IN THE UNITED STATES we have a two-party system — well, technically. There’s the Democrats, the Republicans, and then the dozens of mini parties within and outside the main Parties, not to mention the multitudes of non-affiliated, disenfranchised and disillusioned.
But for all its failings, Democracy is an open system which, for the most part, works. It beats the opposite, that being a closed system akin to oligarchy or monarchy. We can do better with our current form of Democracy, but I’d rather let everyone have a voice even if I disagree, rather than have no voice at all.
The Internet now faces a similar choice — stay open, as World Wide Web founder Tim Berners-Lee intended, or revert to a more closed system of apps and pay walls, akin to the ‘80s when CompuServe, Prodigy and AOL reigned.
I admit, this is an over-simplification of a complex issue. Like the two major political parties, the truth rarely lies at the extremes but rather somewhere in the middle.
Nevertheless, in our desire to bring order to our virtual universe, we are in danger of losing our ability to innovate.
As with an election, we have a choice here, too: we can either play with Legos or build model airplanes.
Legos — the real kind, before they came pre-packaged with directions on how to build an Imperial Cruiser — left everything to the imagination. Legos are open, endless, iterative and collaborative. Legos are a doorway to innovation.
Model airplanes, however, require deliberateness and order (not to mention a lot of rubber cement and a cool temper.) If you stray from the model or the approved directions, the plane won’t fly.

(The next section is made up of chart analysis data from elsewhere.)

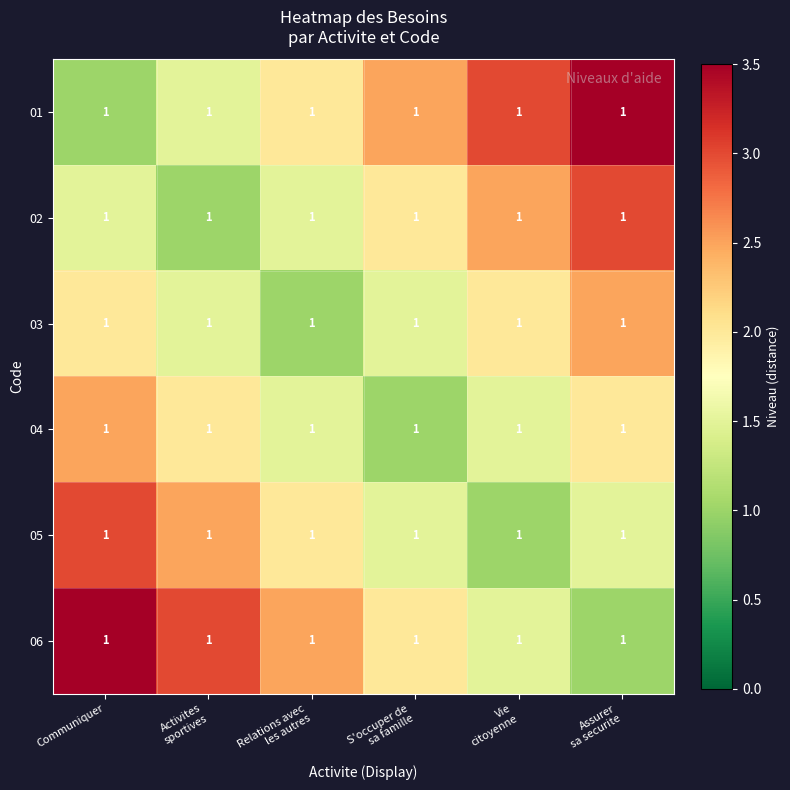

Reading left to right, transcribe all the data shown in this chart.

01: Communiquer=1.0	Activites
sportives=1.0	Relations avec
les autres=1.0	S'occuper de
sa famille=1.0	Vie
citoyenne=1.0	Assurer
sa securite=1.0
02: Communiquer=1.0	Activites
sportives=1.0	Relations avec
les autres=1.0	S'occuper de
sa famille=1.0	Vie
citoyenne=1.0	Assurer
sa securite=1.0
03: Communiquer=1.0	Activites
sportives=1.0	Relations avec
les autres=1.0	S'occuper de
sa famille=1.0	Vie
citoyenne=1.0	Assurer
sa securite=1.0
04: Communiquer=1.0	Activites
sportives=1.0	Relations avec
les autres=1.0	S'occuper de
sa famille=1.0	Vie
citoyenne=1.0	Assurer
sa securite=1.0
05: Communiquer=1.0	Activites
sportives=1.0	Relations avec
les autres=1.0	S'occuper de
sa famille=1.0	Vie
citoyenne=1.0	Assurer
sa securite=1.0
06: Communiquer=1.0	Activites
sportives=1.0	Relations avec
les autres=1.0	S'occuper de
sa famille=1.0	Vie
citoyenne=1.0	Assurer
sa securite=1.0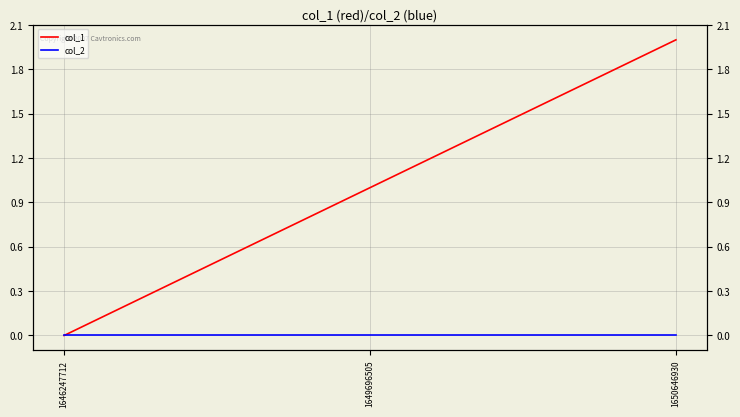

What is the difference between the maximum and minimum values in the col_1 series?

2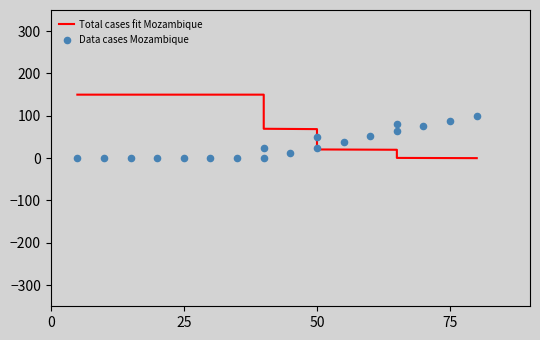

Which series contains the lowest Y value?

Total cases fit Mozambique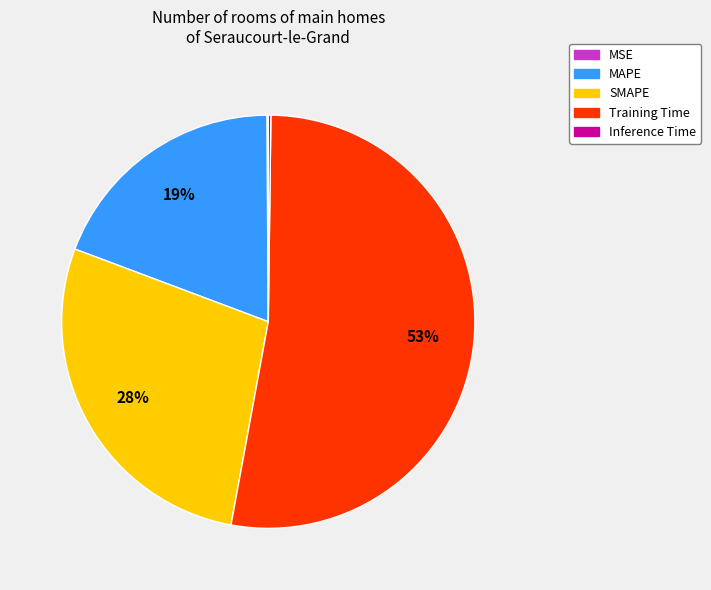

Is Training Time the majority of the pie?

Yes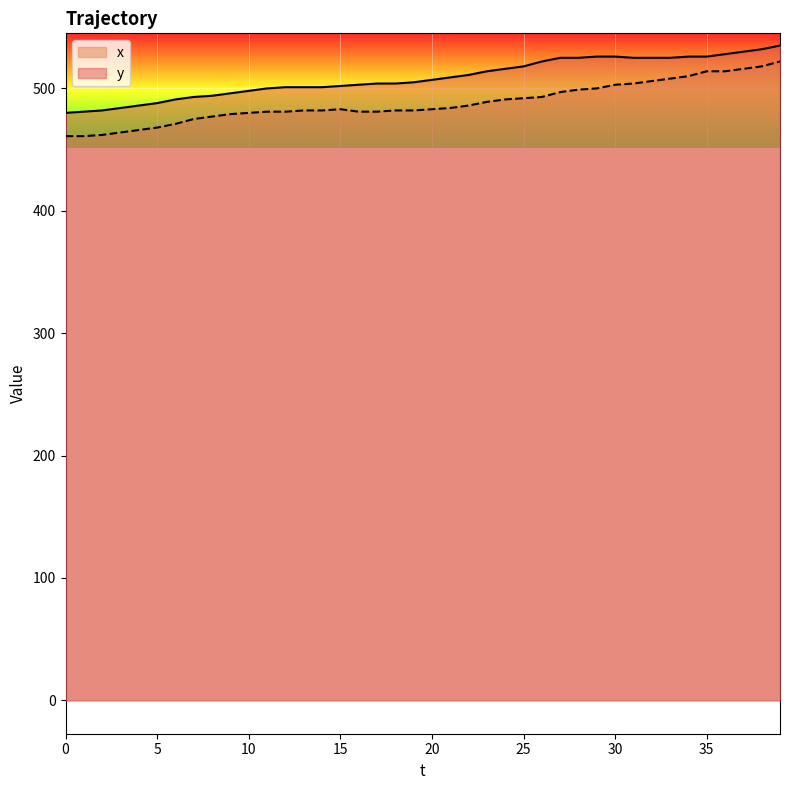

What is the difference between the second highest and second lowest values in the y series?

51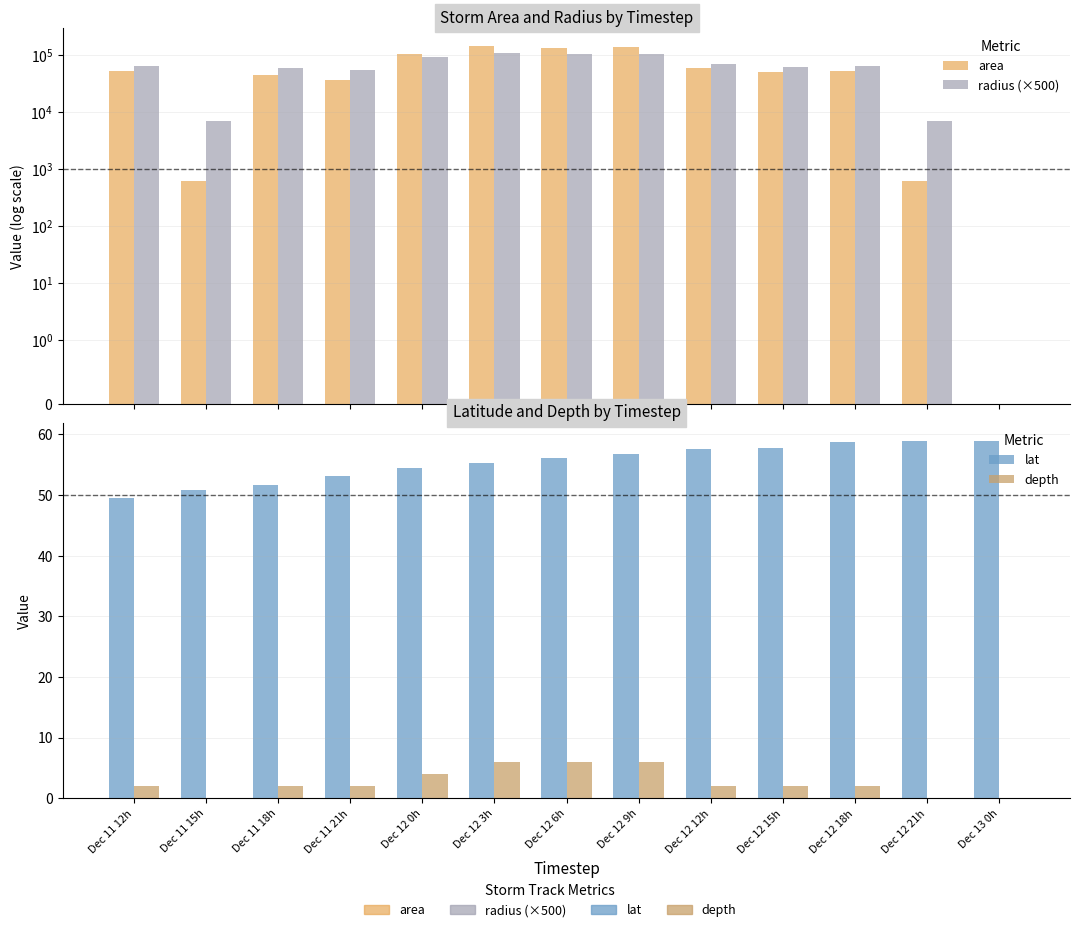

At which label does radius (×500) reach its minimum?

Dec 13 0h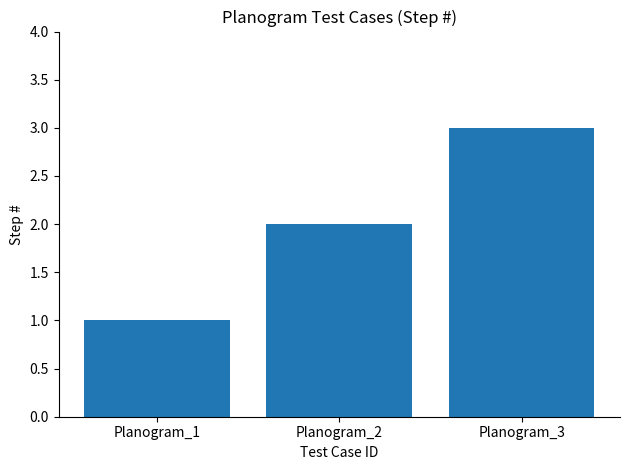

What is the difference between the values at Planogram_3 and Planogram_1?

2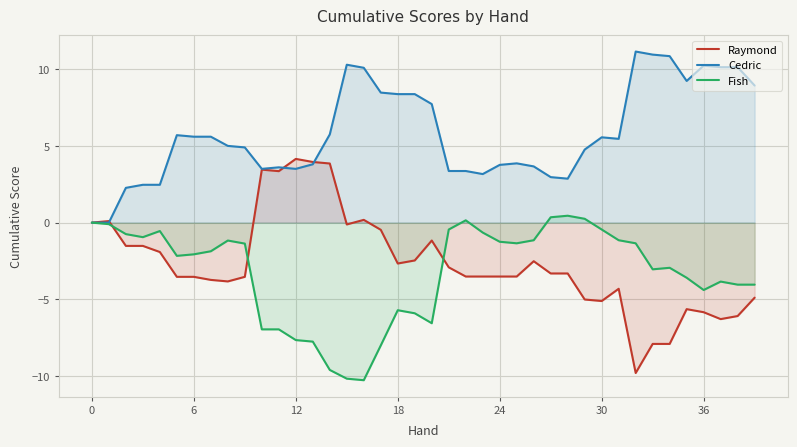

What is the difference between the maximum and minimum values in the Cedric series?

11.2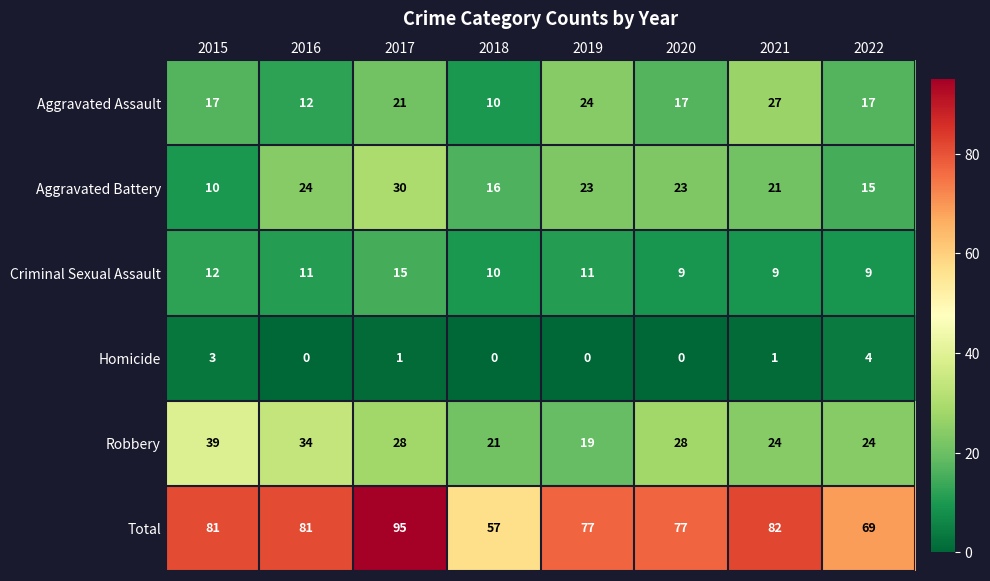

The Aggravated Battery series shows 5 at 2018. True or false?

False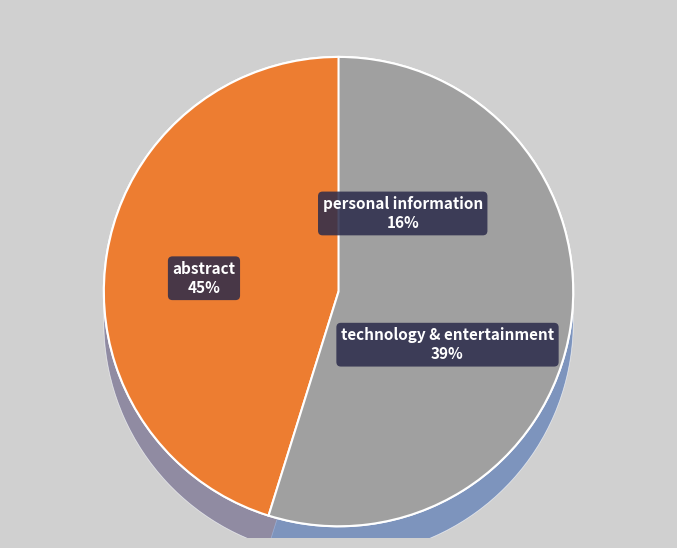

Is the sum of 25 and 80 greater than half?

No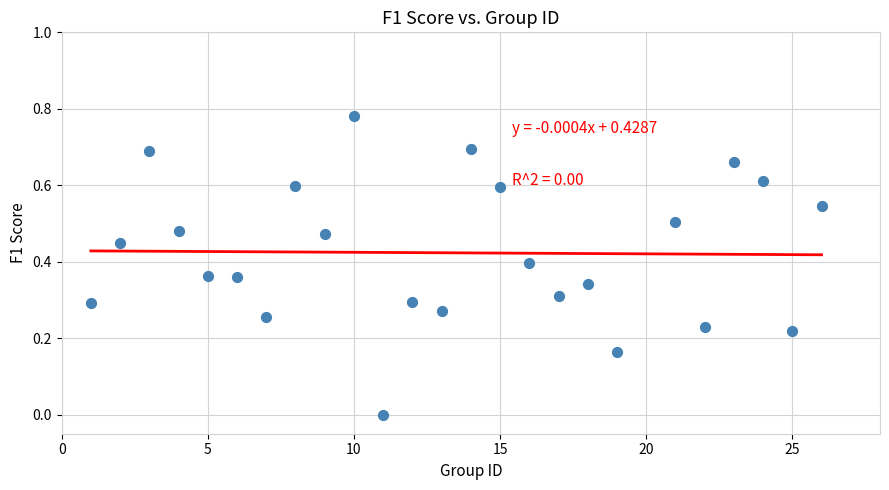

What is the range of X values (max minus min)?

25.0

Model airplanes are finite; they have rules and are largely solitary endeavors.
The Web is the ultimate Lego set, a digital tapestry of zeros and ones capable of endless discovery. Yet all this potential is tempered by the sheer volume of information, and it’s this overload which, in part, has prompted the rise of apps and walled-off social gardens.
I believe both Legos and model airplanes can co-exist — neither needs to spell the death of the Web or stem innovation.
You can have the Apple approach where all apps for the iPhone, iPad and soon Mac store need to meet certain stands and approvals, both technical and societal — and you can also have apps for the Android mobile platform and Mozilla app store, where developers have more freedom to play with their digital Legos and create without constraint.
The Internet needs the Web, as do the millions in developing countries who still rely on the open Web for information and education. Not everyone has an iTunes account and a credit card.
The Web’s beauty is in its simplicity — a universal digital language that crosses borders with the ease of sunlight. And its strength is in its freedom, in the unknown potential of what it is and yet could be.
I know if I follow the directions, my model airplane will fly on the first try. But given the choice, I’d rather have the freedom to experiment and learn from the crash.